Au Gabon, dire qu’on n’a pas d’argent, c’est comme avouer qu’on a trahi la patrie. On te regarde comme si tu venais de dire “je suis contre les piments dans les bouillons”. L’impensable. Et dans ce climat de suspicion financière permanente, certaines personnes ont développé un sixième sens de ton portefeuille.
Les urgentistes émotionnels
Ceux-là ont des urgences… dans ton argent. Oui, oui. Pas dans le leur. Leur mère doit se faire opérer. Leur cousin a raté le bus. Le chien du voisin a mangé leur dernier billet de 5.000. Tout est possible. Et TOI, tu deviens leur SAMU personnel. Et si jamais tu dis non, attention : ils basculent dans le mélodrame.

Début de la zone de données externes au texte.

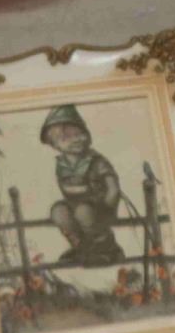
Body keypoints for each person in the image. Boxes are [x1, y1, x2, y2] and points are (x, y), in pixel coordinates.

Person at [40, 104, 125, 266]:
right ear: (55, 144)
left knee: (83, 212)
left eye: (79, 134)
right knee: (58, 211)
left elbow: (113, 188)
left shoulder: (96, 161)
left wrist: (108, 205)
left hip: (100, 208)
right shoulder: (62, 165)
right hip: (76, 207)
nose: (76, 140)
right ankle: (81, 246)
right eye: (67, 138)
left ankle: (105, 248)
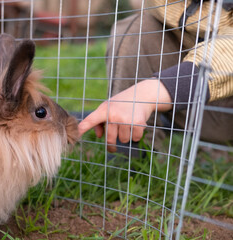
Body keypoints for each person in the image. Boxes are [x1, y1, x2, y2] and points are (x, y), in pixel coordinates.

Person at [78, 0, 233, 152]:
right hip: (194, 105)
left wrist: (150, 92)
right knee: (136, 30)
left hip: (225, 107)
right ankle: (132, 161)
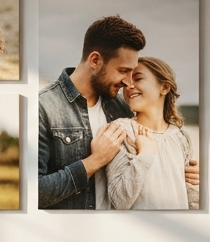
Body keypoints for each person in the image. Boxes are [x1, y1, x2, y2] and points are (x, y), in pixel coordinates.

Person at [39, 16, 199, 210]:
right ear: (95, 60)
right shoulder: (44, 107)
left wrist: (190, 175)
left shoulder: (122, 106)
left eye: (133, 73)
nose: (128, 83)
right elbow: (33, 192)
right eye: (123, 71)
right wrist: (95, 161)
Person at [104, 58, 199, 210]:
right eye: (126, 82)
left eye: (138, 78)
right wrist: (145, 156)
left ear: (164, 87)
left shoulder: (181, 137)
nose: (130, 86)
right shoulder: (121, 131)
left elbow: (190, 194)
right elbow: (119, 201)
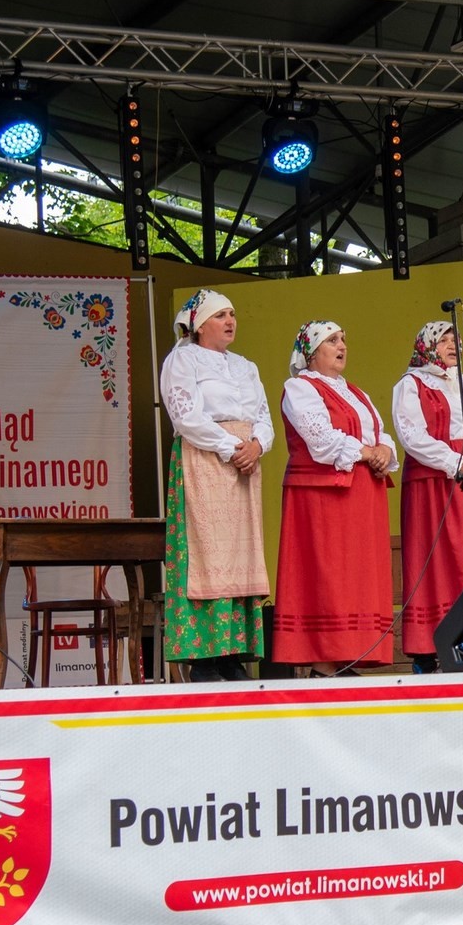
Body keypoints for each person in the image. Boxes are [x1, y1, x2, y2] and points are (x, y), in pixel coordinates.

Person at [159, 288, 272, 682]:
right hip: (205, 460)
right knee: (207, 557)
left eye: (232, 314)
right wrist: (231, 447)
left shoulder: (246, 366)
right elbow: (185, 416)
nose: (230, 321)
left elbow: (263, 415)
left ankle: (231, 654)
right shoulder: (182, 359)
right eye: (220, 315)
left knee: (241, 558)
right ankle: (204, 658)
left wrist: (257, 445)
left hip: (243, 467)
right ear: (199, 324)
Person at [273, 320, 398, 676]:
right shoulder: (300, 387)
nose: (342, 345)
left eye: (343, 339)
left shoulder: (355, 392)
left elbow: (380, 433)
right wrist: (367, 452)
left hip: (361, 495)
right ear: (311, 352)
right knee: (327, 573)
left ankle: (346, 657)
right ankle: (324, 663)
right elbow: (321, 439)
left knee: (355, 575)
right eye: (331, 340)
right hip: (323, 496)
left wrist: (383, 451)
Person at [391, 321, 463, 673]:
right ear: (426, 346)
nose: (453, 345)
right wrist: (455, 462)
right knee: (434, 559)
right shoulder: (412, 384)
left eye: (456, 339)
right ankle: (428, 650)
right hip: (432, 482)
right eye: (444, 340)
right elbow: (412, 436)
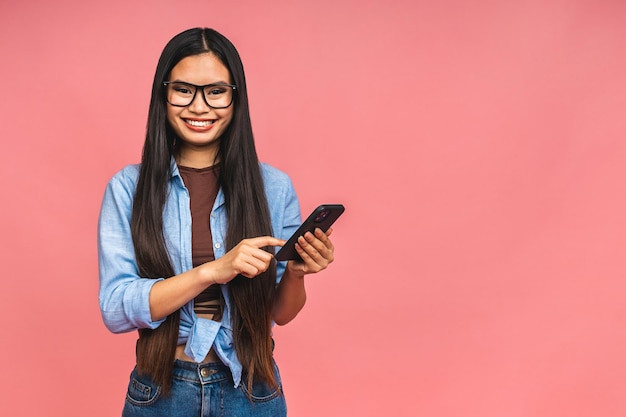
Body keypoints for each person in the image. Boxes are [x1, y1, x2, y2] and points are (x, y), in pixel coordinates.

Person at [97, 27, 336, 417]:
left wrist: (296, 272)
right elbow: (116, 308)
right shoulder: (128, 188)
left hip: (252, 389)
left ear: (235, 98)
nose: (199, 106)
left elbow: (280, 313)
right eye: (184, 89)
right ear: (164, 94)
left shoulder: (272, 186)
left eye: (216, 91)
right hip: (161, 390)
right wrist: (214, 271)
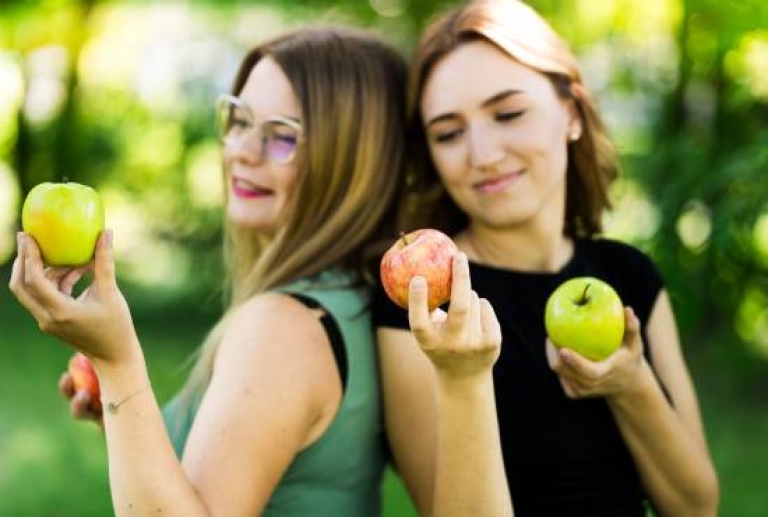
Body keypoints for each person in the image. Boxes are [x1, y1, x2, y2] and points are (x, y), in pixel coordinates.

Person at [10, 26, 409, 516]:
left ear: (352, 163)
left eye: (282, 135)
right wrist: (121, 413)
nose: (241, 149)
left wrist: (117, 362)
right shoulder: (347, 299)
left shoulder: (281, 327)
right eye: (238, 119)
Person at [374, 1, 720, 515]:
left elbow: (695, 507)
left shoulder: (629, 275)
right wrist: (463, 376)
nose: (484, 153)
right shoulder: (427, 305)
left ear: (572, 115)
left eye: (508, 114)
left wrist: (631, 383)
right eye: (449, 133)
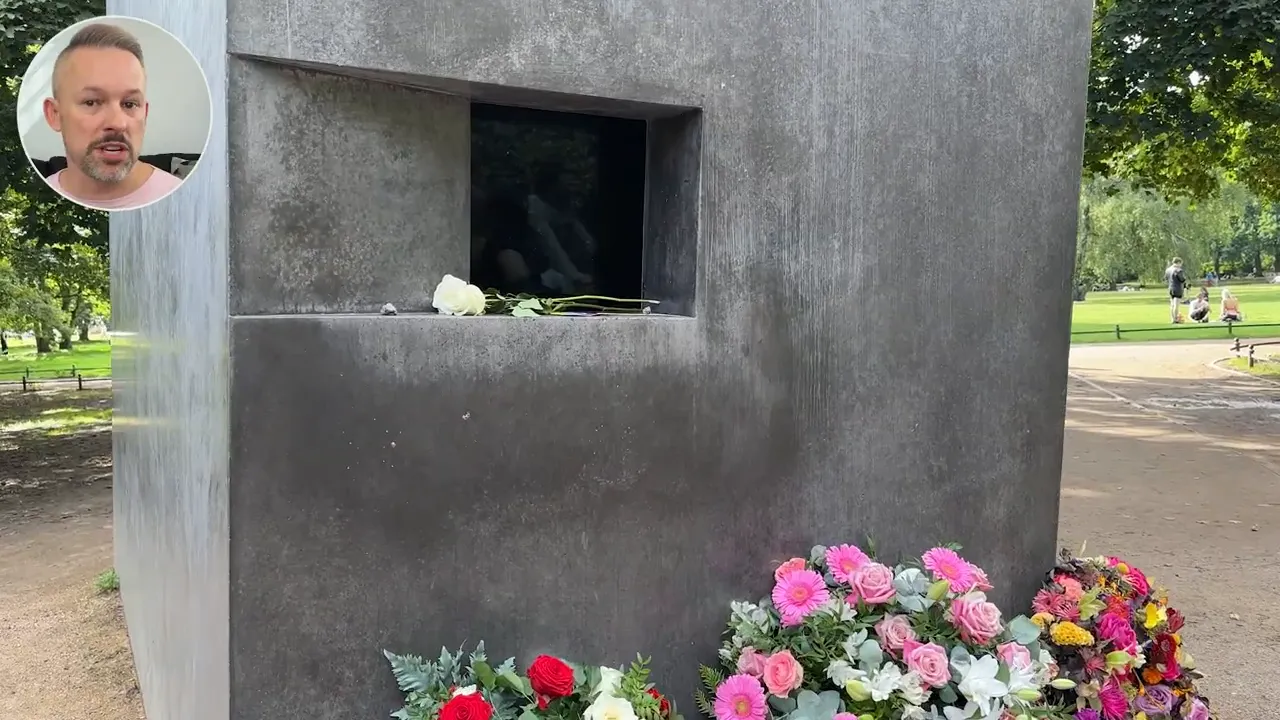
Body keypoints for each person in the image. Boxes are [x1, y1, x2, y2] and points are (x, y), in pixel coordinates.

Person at [39, 23, 182, 210]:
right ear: (54, 114)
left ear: (145, 114)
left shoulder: (178, 196)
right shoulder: (42, 197)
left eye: (129, 104)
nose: (117, 123)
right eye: (92, 102)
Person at [1163, 257, 1187, 323]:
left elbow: (1165, 278)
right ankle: (1176, 319)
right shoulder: (1178, 270)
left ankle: (1172, 318)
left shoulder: (1168, 270)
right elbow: (1182, 279)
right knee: (1176, 305)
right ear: (1178, 262)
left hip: (1170, 288)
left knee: (1172, 304)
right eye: (1181, 264)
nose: (1181, 265)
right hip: (1178, 288)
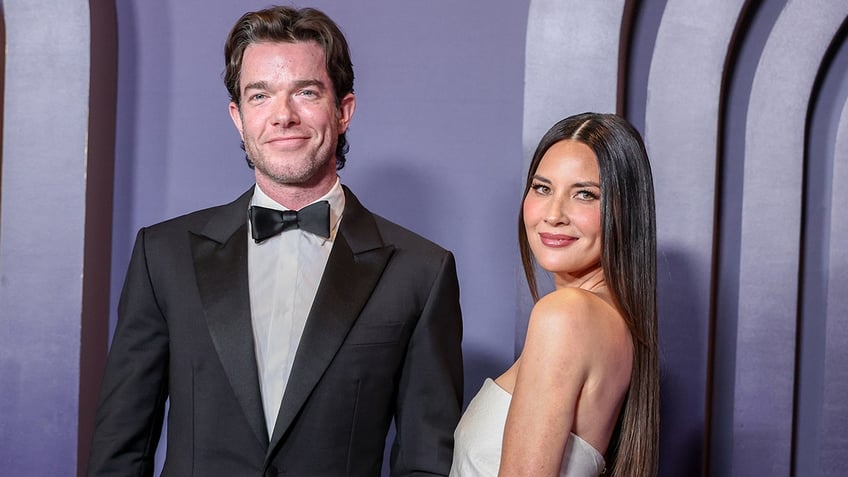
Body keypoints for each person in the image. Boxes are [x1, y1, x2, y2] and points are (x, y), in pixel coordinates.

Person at [88, 6, 463, 477]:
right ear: (238, 117)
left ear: (343, 110)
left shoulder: (420, 272)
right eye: (260, 95)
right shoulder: (162, 256)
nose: (282, 116)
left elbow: (426, 463)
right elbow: (119, 450)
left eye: (305, 92)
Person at [450, 113, 659, 477]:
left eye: (585, 194)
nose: (554, 214)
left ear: (624, 210)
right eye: (542, 188)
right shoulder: (616, 325)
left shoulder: (565, 314)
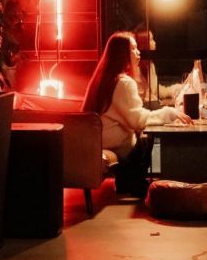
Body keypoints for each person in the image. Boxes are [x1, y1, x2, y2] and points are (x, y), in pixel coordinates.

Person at [82, 31, 192, 196]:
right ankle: (134, 181)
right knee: (148, 136)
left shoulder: (103, 79)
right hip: (114, 143)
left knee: (143, 133)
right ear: (123, 55)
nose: (138, 52)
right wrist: (170, 112)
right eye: (133, 48)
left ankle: (128, 180)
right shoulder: (124, 83)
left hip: (98, 139)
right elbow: (138, 120)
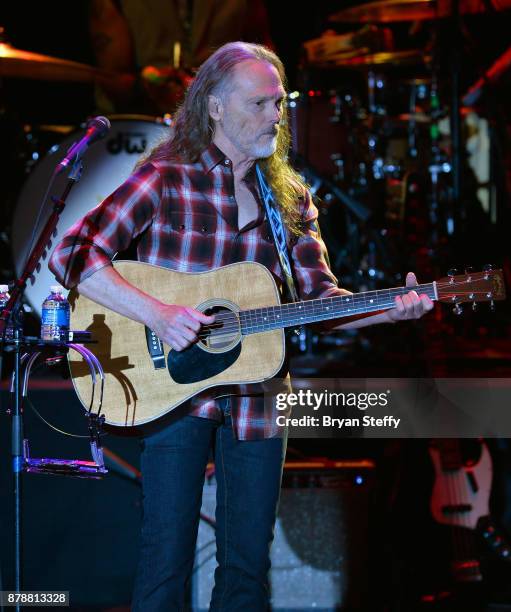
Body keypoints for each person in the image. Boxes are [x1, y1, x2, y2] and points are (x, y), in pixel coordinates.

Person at [49, 42, 433, 611]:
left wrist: (390, 307)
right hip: (173, 392)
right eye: (261, 104)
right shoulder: (166, 179)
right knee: (164, 563)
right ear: (215, 108)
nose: (276, 117)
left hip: (259, 398)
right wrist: (159, 314)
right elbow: (72, 254)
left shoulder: (290, 198)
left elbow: (320, 302)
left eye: (279, 104)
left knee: (248, 569)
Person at [89, 0, 274, 114]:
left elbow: (265, 59)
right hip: (138, 130)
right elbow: (114, 80)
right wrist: (145, 87)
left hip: (221, 125)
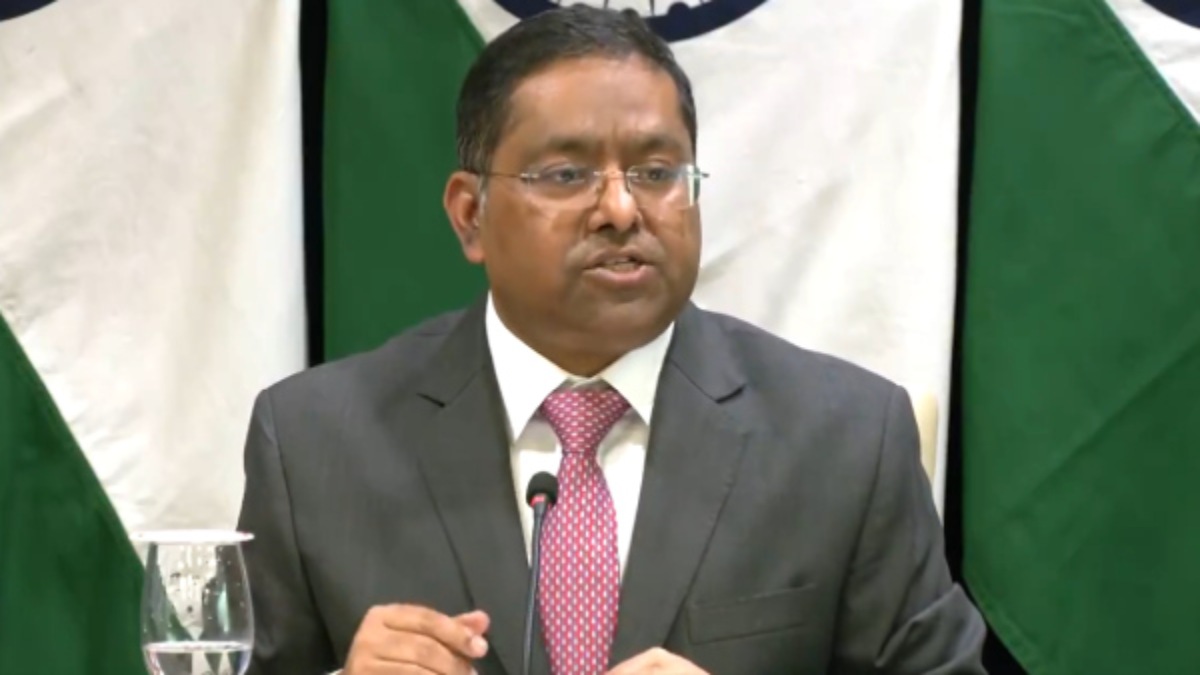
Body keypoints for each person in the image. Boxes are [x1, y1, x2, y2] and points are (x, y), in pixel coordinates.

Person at [237, 6, 987, 675]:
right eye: (567, 174)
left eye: (656, 172)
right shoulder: (313, 445)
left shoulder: (845, 439)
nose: (622, 209)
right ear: (470, 215)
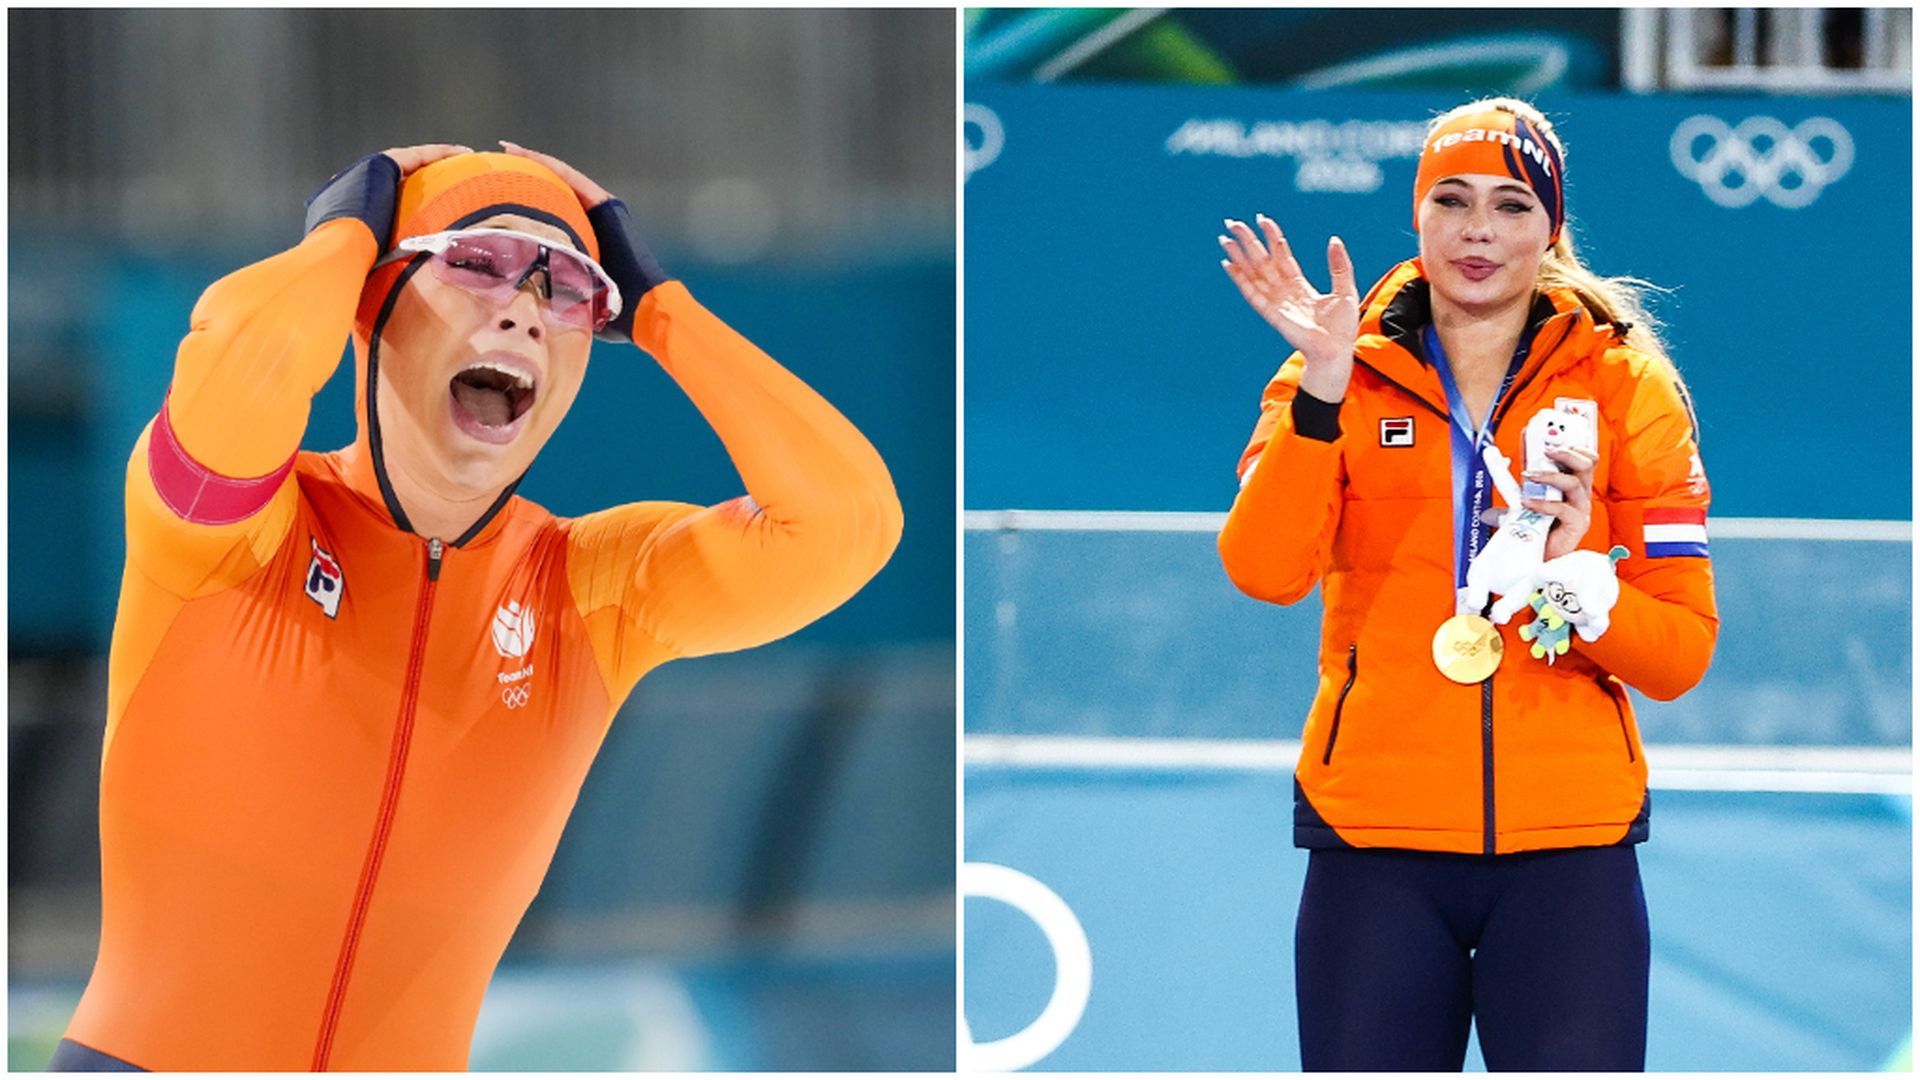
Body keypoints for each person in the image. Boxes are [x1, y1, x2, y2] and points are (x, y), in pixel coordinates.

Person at [51, 144, 904, 1071]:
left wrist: (662, 312)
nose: (522, 309)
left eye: (568, 288)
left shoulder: (590, 590)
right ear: (373, 303)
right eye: (477, 261)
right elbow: (243, 362)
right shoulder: (231, 529)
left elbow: (847, 525)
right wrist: (345, 232)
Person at [1215, 99, 1716, 1071]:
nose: (1478, 228)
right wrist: (1320, 391)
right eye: (1451, 199)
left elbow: (1682, 655)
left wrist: (1575, 582)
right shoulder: (1332, 373)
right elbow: (1263, 571)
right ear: (1416, 216)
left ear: (1550, 229)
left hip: (1569, 847)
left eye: (1510, 204)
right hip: (1375, 842)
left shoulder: (1628, 388)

“Tu as changé, hein. Avant tu étais simple.”
Traduction : tu n’es plus rentable. Donc tu n’as plus d’utilité.
Et là, on te sort la phrase assassine :
“Je sais que tu es fauché mais fais un effort.”
Traduction libre : menteur, je sais que tu caches quelque chose.
Ils parlent comme si tu avais un compte secret dans une banque suisse, et qu’on était dans un épisode de “Inspecteur Mabounda.”
LES JAMAIS-LÀ
Tu les aides une fois, deux fois, quinze fois. Tu es là quand ils tombent. Tu es là quand ils pleurent. Tu es même là quand ils ne savent pas ce qu’ils veulent. Mais le jour où toi-même tu tousses, silence radio. Le réseau coupe bizarrement. Ils deviennent invisibles, muets, occupés, en prière ou “en mode avion.”
Ce sont eux aussi qui envoient des statuts genre :
“La vraie amitié, c’est dans les moments difficiles.”
Sauf que dans leur film, les moments difficiles, c’est uniquement pour les autres. Eux, ils ont juste signé pour encaisser, jamais pour donner.
Les analystes de ta galère
Toi-même tu fais des calculs, tu bouffes sans jus, tu annules des sorties, tu compresses le budget à mort. Mais eux, au lieu de te demander “tu tiens comment ?”, ils demandent :
“Mais tu fais quoi de ton argent ?”
“Tu n’économises pas un peu aussi ?”
“Tu bois trop les sucreries là.”
Merci pour le conseil, coach financier, mais là je n’ai même pas de quoi acheter une banane.
Et attention, ces gens-là ne t’aident pas. Non non. Mais ils te jugent quand même.
Les ingrats à mémoire sélective
Là, on touche un point sensible. Ce sont les plus dangereux. Tu les aides quand ils sont dans la misère. Tu fais des efforts même quand tu n’as presque rien. Tu grattes pour eux, tu fais des sacrifices, tu fais des avances sur ton malheur. Mais le SEUL jour où tu dis non – pas parce que tu ne veux pas, mais parce que tu ne peux pas – c’est fini.
Tu deviens l’égoïste, le cœur sec, le faux gars.
Et comme si ça ne suffisait pas, ils disent même aux autres que tu n’aides jamais. Comme si tu étais une illusion.
Et là, tu restes là à te demander :
“Donc tout ce que j’ai fait là, c’était des rêves ?”
VOUS FATIGUEZ LES GENS !!!
La vérité, c’est que dans ce pays, beaucoup confondent générosité et obligation. Ils croient que parce que tu as donné une fois, tu as signé un contrat à vie. Or même les ONG ont des limites.
Alors oui, tu peux dire non.
Oui, tu as le droit d’être fauché.
Et non, tu n’es pas obligé de t’endetter pour entretenir des gens qui, de toutes façons, ne seront même pas là pour t’acheter un Doliprane si tu tombes malade.
Et la prochaine fois qu’on te dit :
« Je sais que tu es fauché, mais fais un effort…»
Réponds doucement :
“Je fais déjà un effort monumental en souriant avec 432 francs dans mon compte. On va s’en tenir là.”